Свалить Оторвыча с одного удара, пусть даже били кувалдой…
Шемет вздохнул. Присел чуть ниже Отбитыча, на ступеньку «фа».
Помолчал.
— Излагай, — наконец брооил он. — Излагай, Феликс Германович.
Никто никогда ни за что не верил, что этого варнака могут звать столь изысканно — Феликс Германович; тем паче что фамилия у отставного боксера была самая обыкновенная, можно сказать, вульгарная — Ворона.
Феликс Германович Ворона грузно заворочался, щелкая клювом.
— Да тут дела, Костя… дрянь дела.
Дела и впрямь оказались — дрянь.
Оказывается, когда оба тренера со «сборниками» явились в зал — «отстой» еще бурлил.
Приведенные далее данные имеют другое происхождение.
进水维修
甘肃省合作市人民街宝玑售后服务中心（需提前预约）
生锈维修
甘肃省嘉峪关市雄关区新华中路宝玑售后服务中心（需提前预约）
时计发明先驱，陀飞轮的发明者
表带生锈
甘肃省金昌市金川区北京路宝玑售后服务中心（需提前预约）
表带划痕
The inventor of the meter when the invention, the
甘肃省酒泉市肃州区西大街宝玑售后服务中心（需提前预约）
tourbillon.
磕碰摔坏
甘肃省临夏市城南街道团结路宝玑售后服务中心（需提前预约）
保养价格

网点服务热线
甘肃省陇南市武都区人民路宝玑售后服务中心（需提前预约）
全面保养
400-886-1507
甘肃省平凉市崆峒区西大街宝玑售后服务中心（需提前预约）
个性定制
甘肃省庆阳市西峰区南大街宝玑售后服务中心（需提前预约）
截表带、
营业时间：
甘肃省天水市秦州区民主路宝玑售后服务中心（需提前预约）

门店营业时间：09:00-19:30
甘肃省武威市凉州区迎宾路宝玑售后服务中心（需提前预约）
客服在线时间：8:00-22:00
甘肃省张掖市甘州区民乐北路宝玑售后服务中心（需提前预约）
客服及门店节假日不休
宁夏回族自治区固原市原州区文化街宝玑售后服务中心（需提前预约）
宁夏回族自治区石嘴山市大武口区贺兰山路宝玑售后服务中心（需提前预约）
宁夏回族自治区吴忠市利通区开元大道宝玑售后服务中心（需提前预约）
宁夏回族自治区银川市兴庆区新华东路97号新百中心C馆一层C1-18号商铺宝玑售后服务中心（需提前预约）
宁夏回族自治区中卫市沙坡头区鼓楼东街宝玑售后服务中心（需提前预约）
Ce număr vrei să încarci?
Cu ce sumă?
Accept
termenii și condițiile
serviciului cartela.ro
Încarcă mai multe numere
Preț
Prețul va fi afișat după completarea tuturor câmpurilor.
В дальнем углу зала махались два придурка (кто и как — вглядываться было лениво), а молодой инструктор Арик ржал сивым мерином и хватался за животик.
— Закругляйся, Арька, — буркнул ему Отбитыч, а Оторвыч и вовсе кулак показал, ибо молчание — золото.
— Эй, заканчивайте! — сквозь хохот выдавил Арик, но драчуны в увлечении его не расслышали.
Вокруг веселился «отстой», блистая остроумием.
Тогда Арька огреб подзатыльник от Отбитыча, после чего увял гиацинтом в холодильнике; «сборники» пинками принялись выпроваживать молодняк, а Оторвыч враскоряку зашлепал к драчунам. Тот, что помоложе и повыше, был ухвачен карающей дланью за кудри и отправлен на маты — отдыхать. Зато маленький в порыве здорового негодования успел ткнуть Оторвыча под ребра кулаком в перчатке. Бывший «вольник», которому этот кулак был, что слону — дробина, в недоумении покосился на маленького и отвесил ему легкую плюху.
После чего обождал: пусть два «сборника» под локотки выведут обеспамятевшего героя.